"The
first two years (of High Zero) drew press attention from fringe-oriented
music magazines such as Cadence and The Wire, but the fest also
won the notice of more mainstream outlets such as The Washington
Post and National Public Radio's All Things Considered. But more
importantly, each festival provided several days and nights of
cataclysmic, creative music, improvised on the spot by players
who had often just met. From sonorous tone poems to raucous squonk
fests to sounds so unusual that they seem fresh to the planet
(to all three in the same set), the music of High Zero has proven
a feast for any adventurous music lover."--Lee Gardner, City
Paper, 2001
"No one walked away disappointed, as this year's first annual
HIGH ZERO Festival of Experimental Improvised Music left the large
crowds at every session enthralled. " --Steve
A. Loewy, Cadence Magazine, 1999
"A
striking glimpse into the avant-garde and a creative process limited
only by the imagination. " --Tim Smith, The Baltimore Sun,
2000
Our Method
As far as we can tell, we are a unique festival in North America.
HIGH ZERO is focused solely on new collaborations in freely improvised
experimental music. Internationally famous musicians play side
by side with younger "unknowns," united by their commitment to
the musical imagination. For four days in September each year,
Baltimore becomes a fertile meeting-ground for a group of inspired
players, drawn from a fascinating international subculture. The
festival exposes large audiences to this radical music in its
pure form. Each year, dedicated musicians and sound-artists come
as individuals to participate in entirely new improvised collaborations.
The
festival exposes large audiences to this radical music in its
pure form. Large-scale public concerts, recording sessions, workshops,
and guerilla street performances are all part of the heady mix.

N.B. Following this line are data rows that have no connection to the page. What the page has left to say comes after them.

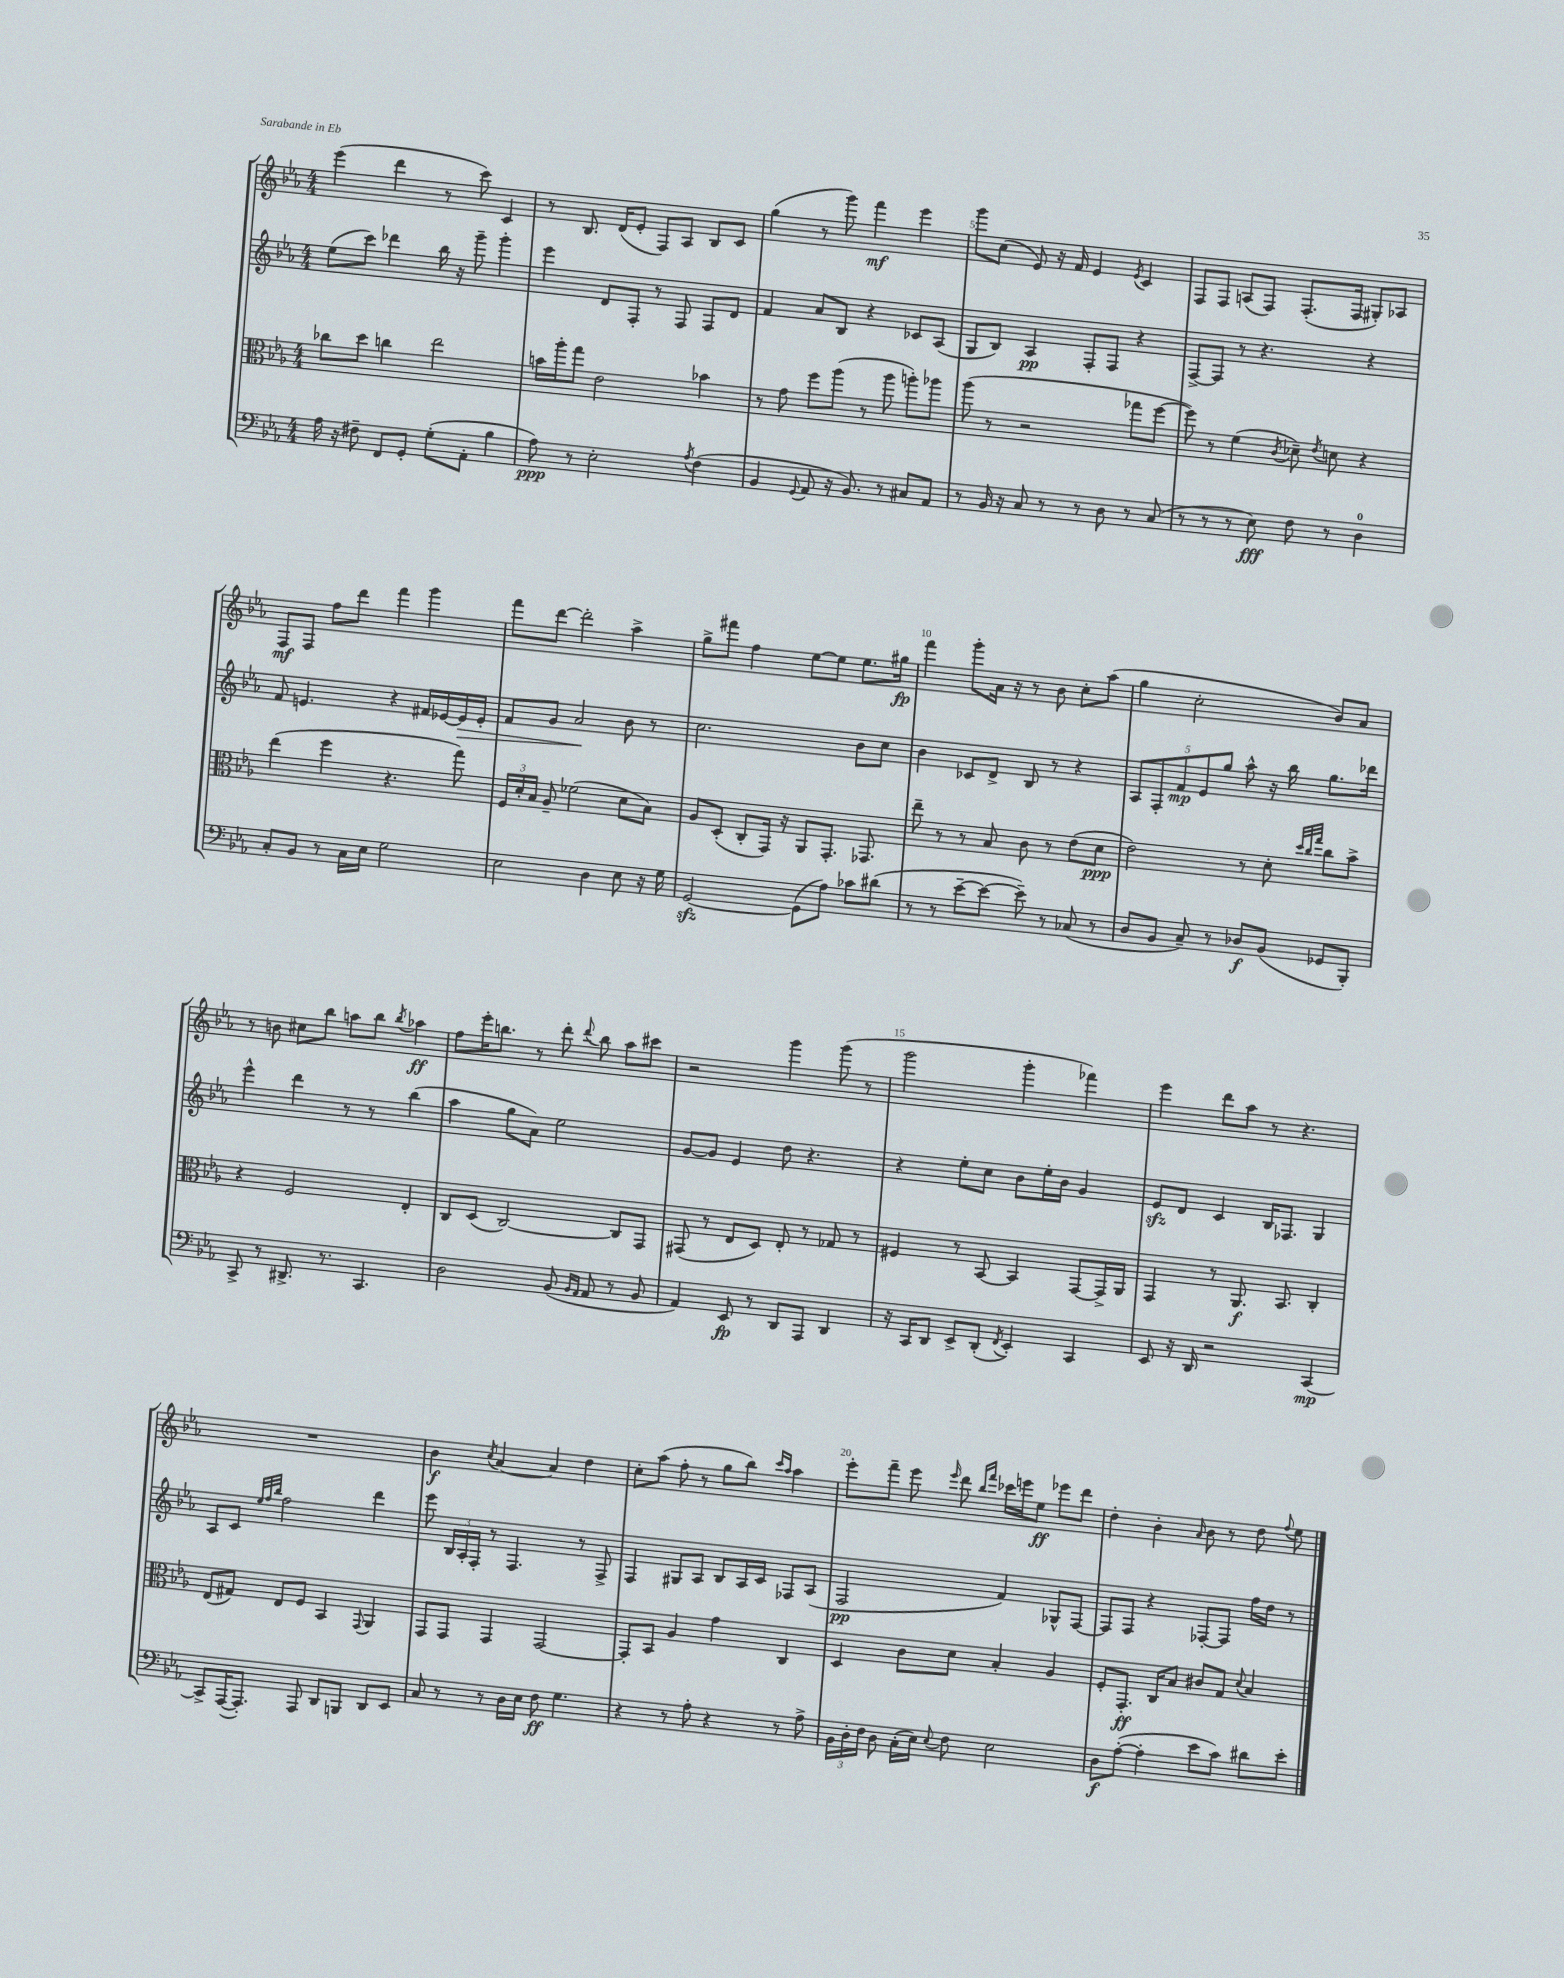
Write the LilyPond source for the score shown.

<<
\new StaffGroup <<
\new Staff = "s0" {
    \clef treble \key ees \major \numericTimeSignature \time 4/4
    \autoBeamOff ees'''4( d'''4 r8 c'''8) c'4 |
    r8 bes8. d'16[( ees'8]-. f8[) aes8] bes8[ c'8] |
    g''4( r8 g'''8) f'''4\mf ees'''4 |
    g'''8[ c''8]( ees'8) r16 f'16 ees'4 \acciaccatura { ees'8 } c'4 |
    f8[ f8] a8[( f8]) f8.[-.( f16] gis8[-.) aes8] |
    f8[\mf f8] f''8[ d'''8] f'''4 g'''4 |
    f'''8[ d'''8]~ d'''2-. aes''4-> |
    g''8[-> fis'''8] f''4 ees''8[~ ees''8] ees''8.[ gis''16]\fp |
    f'''4 g'''8[-. aes'16] r16 r8 bes'8 c''8[-. aes''8]( |
    g''4 c''2-. bes'8[) aes'8] |
    r8 b'8 cis''8[ bes''8] a''8[ bes''8] \acciaccatura { bes''8 } aes''4\ff |
    f''8[ ees'''16-. b''8.] r8 d'''8-. \appoggiatura { d'''8 } b''8 aes''8[ cis'''8] |
    r2 g'''4 g'''8( r8 |
    g'''2 g'''4-. fes'''4) |
    ees'''4 d'''8[ aes''8] r8 r4. |
    R1 |
    bes'4\f \acciaccatura { c''8 } aes'4~ aes'4 d''4 |
    c''8[-. aes''8]( f''8-. r8 g''8[ bes''8]) \grace { c'''16[ aes''16] } aes''4 |
    ees'''8[-. f'''8]-- ees'''8 \grace { ees'''16 } d'''8 \grace { bes''16[ f'''16] } ces'''16[ e'''16 ees''8]\ff ees'''8[ d'''8] |
    d''4-. bes'4-. \grace { aes'16 } bes'8 r8 d''8 \appoggiatura { f''8 } ees''8 \bar "|." |
}
\new Staff = "s1" {
    \clef treble \key ees \major \numericTimeSignature \time 4/4
    \autoBeamOff ees''8[( c'''8]) des'''4 bes''16 r16 g'''8-- g'''4-. |
    ees'''4 d'8[ f8]-. r8 f8 f8[ d'8] |
    f'4 aes'8[ bes8] r4 ces'8[ aes8]( |
    g8[ bes8]) aes4\pp f8[-. f8] r4 |
    f8[~-> f8] r8 r4. r4 |
    f'8 e'4. r4 fis'16[ ees'16~ ees'16\> ees'16]-. |
    f'8[ g'8] aes'2\! bes'8 r8 |
    c''2. bes'8[ c''8] |
    bes'4 ces'8[ d'8]-> bes8 r8 r4 |
    \tuplet 5/4 { aes8[ f8-. f'8\mp ees'8 g''8] } aes''8-^ r16 bes''16 g''8.[ des'''16] |
    ees'''4-^ d'''4 r8 r8 bes''4( |
    aes''4 g''8[ aes'8]) ees''2 |
    g'8[~ g'8] ees'4 d''8 r4. |
    r4 ees''8[-. c''8] bes'8[ ees''16-. bes'16] g'4 |
    ees'8[\sfz d'8] c'4 bes16[ fes8.] g4 |
    aes8[ c'8] \grace { ees''32[ f''32 bes''32] } f''2 d'''4 |
    ees'''8 \tuplet 3/2 { bes16[ aes16-. f16]-. } r8 f4. r8 f8-> |
    f4 gis8[ aes8] bes8[ aes16 c'16] fes8[ aes8]( |
    f2\pp f'4) ges8[-^ f8]~ |
    f8[ f8] r4 fes8[~-. fes8] f''16[ d''16] r8 \bar "|." |
}
\new Staff = "s2" {
    \clef alto \key ees \major \numericTimeSignature \time 4/4
    \autoBeamOff ces''8[ d''8] c''4 ees''2 |
    b'16[ aes''16-. g''8] ees'2 bes'4 |
    r8 g'8 f''8[ aes''8]( r8 aes''8 a''8[-.) aes''8] |
    aes''8( r8 r2 ges''8[ f''8]~ |
    f''8) r8 f'4( \acciaccatura { c'8 } des'8--) \acciaccatura { ees'8 } d'8 r4 |
    ees''4( f''4 r4. g''8) |
    \tuplet 3/2 { f16[ d'16-. bes16] } aes8-- fes'2( d'8[ bes8]) |
    aes8[ d8]-.( c8[-. g,16]) r16 aes,8[ g,8.]-. ges,8. |
    ees''8-- r8 r8 bes8 c'8 r8 ees'8[( d'8]\ppp |
    ees'2) r8 d'8-. \grace { d''32[ c''32 g''32] } c''8[ bes'8]-> |
    r4 f2 ees4-. |
    c8[ d8]( c2~) c8[ g,8] |
    gis,8( r8 ees8[ d8]) ees8-. r8 ges8 r8 |
    fis4 r8 bes,8~ bes,4 g,8[~ g,16-> aes,16] |
    g,4 r8 aes,8.\f bes,8. c4-. |
    ees8[( gis8]) ees8[ f8] bes,4 \appoggiatura { g,8 } aes,4 |
    g,8[ g,8] g,4 g,2~ |
    g,8[-. bes,8] aes4 g'4 c4 |
    d4 c'8[ d'8] bes4-. aes4 |
    f8[-. g,8.]-.\ff c16[ bes8] cis'8[ g8] \appoggiatura { d'8 } bes4 \bar "|." |
}
\new Staff = "s3" {
    \clef bass \key ees \major \numericTimeSignature \time 4/4
    \autoBeamOff aes16 r16 fis8-- f,8[ g,8]-. g8[-.( aes,8]-. bes4 |
    aes8\ppp) r8 ees2-. \acciaccatura { aes8 } f4( |
    bes,4 \appoggiatura { g,8 } aes,8 r16 bes,8.) r8 cis8[ aes,8] |
    r8 bes,16 r16 c8 r8 r8 d8 r8 c8( |
    r8 r8 r8 ees8\fff) f8 r8 d4-0 |
    c8[-. bes,8] r8 c16[ ees16] g2 |
    ees2 d4 ees8 r16 g16 |
    g,2~\sfz g,8[( aes8]) ces'8[ dis'8]( |
    r8 r8 ees'8[~-- ees'8]~ ees'8--) r8 ces8( r8 |
    d8[ bes,8] c8--) r8 des8[\f bes,8]( ges,8[ bes,,8]-.) |
    c,8-> r8 dis,8.-> r8. c,4. |
    d2 bes,8( \grace { bes,16[ aes,16] } aes,8 r8 bes,8 |
    aes,4) ees,8\fp r8 d,8[ aes,,8] d,4 |
    r16 c,16[ d,8] ees,8[-> d,8]-.( \acciaccatura { f,8 } ees,4-.) c,4 |
    ees,8 r16 d,16 r2 c,4~\mp |
    c,8[-> aes,,16~( aes,,8.]-.) aes,,8 d,8[ b,,8] d,8[ ees,8] |
    c8 r8 r8 d16[ ees16] f8\ff g4. |
    r4 r8 aes8-. r4 r8 aes8-> |
    \tuplet 3/2 { bes,16[ d16-. f16] } d8 c16[-.( ees16]) \appoggiatura { ees8 } f8 ees2 |
    d8[\f aes8]~-.( aes4-. ees'8[ c'8]) dis'8[ ees'8]-. \bar "|." |
}
>>
>>
\layout { \context { \Score currentBarNumber = #2 \override BarNumber.break-visibility = ##(#f #t #t) barNumberVisibility = #(every-nth-bar-number-visible 5) } }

The players are carefully selected by the festival's organizers
for their intense, unique music, whether it is based around dramatic
intensity, humor, specially designed instruments, original approach,
raw sound, or nearly superhuman instrumental technique. The resulting
collaborations challenge the limits of music and delight by their
audacity, expressiveness, immediacy, and innovation. It isn't
about stars or established projects; it is about the most uncompromising
and stimulating new improvised music we can bring together.
High
Zero is a vivid outgrowth of a real, unbounded subculture of people
producing spontaneous genre-transcending music around the globe--so
called "free improvisors." There is no clearly unified
philosophy here, but instead an intensity of existential investigation
and expressions of imminent freedom. The festival focuses attention
on EXPERIMENTATION--a widening and exploration of possibilities,
and on IMPROVISATION--real-time aesthetic risk-taking, flexibility,
and sensitivity, and "raw mental processes" revealed
without objectification or reductionism. To get a sense of what
motivates and informs this activity, these interviews
on the Red Room web site may be of interest.
To
say the High Zero Festival is an unusual event is an understatement.
Not only does the festival intend to provide the audience with
extremely varied, inspired and igneous experiences, it is also
a major challenge for the improvisors, who are put in contexts
where their stock personal musical languages may not work, pushing
them into terra incognita. Though not directly inspired by it,
the festival has a "no groups--all new collaborations"
structure which is perhaps most comparable to Derek Bailey's
Company Week in London. We are interested to hear about any
other events which have this sort of approach.
The
High Zero Foundation was incorporated as the official organizing
body of the festival and received nonprofit 501(c)3 status in
July 2002. We are actively
soliciting donations of support to fund the festival. We continue
to make the festival a yearly event with an ever-growing visibility
and documentation while maintaining the standard of non-pandering
and undiluted approach of the previous years. High Zero is just
one facet of this living culture--and we strongly encourage organizers
of experimental music to continue to develop their own venues
and platforms, and audiences to pursue live music. The
Red Room performance series also continues in Baltimore, presenting
an average of 50+ performances a year.
This
years festival again promises to be the best yet, with more performers
and more music. We hope to see you at High Zero 2004, and hope
that you will spread the word to anyone you think might be interested!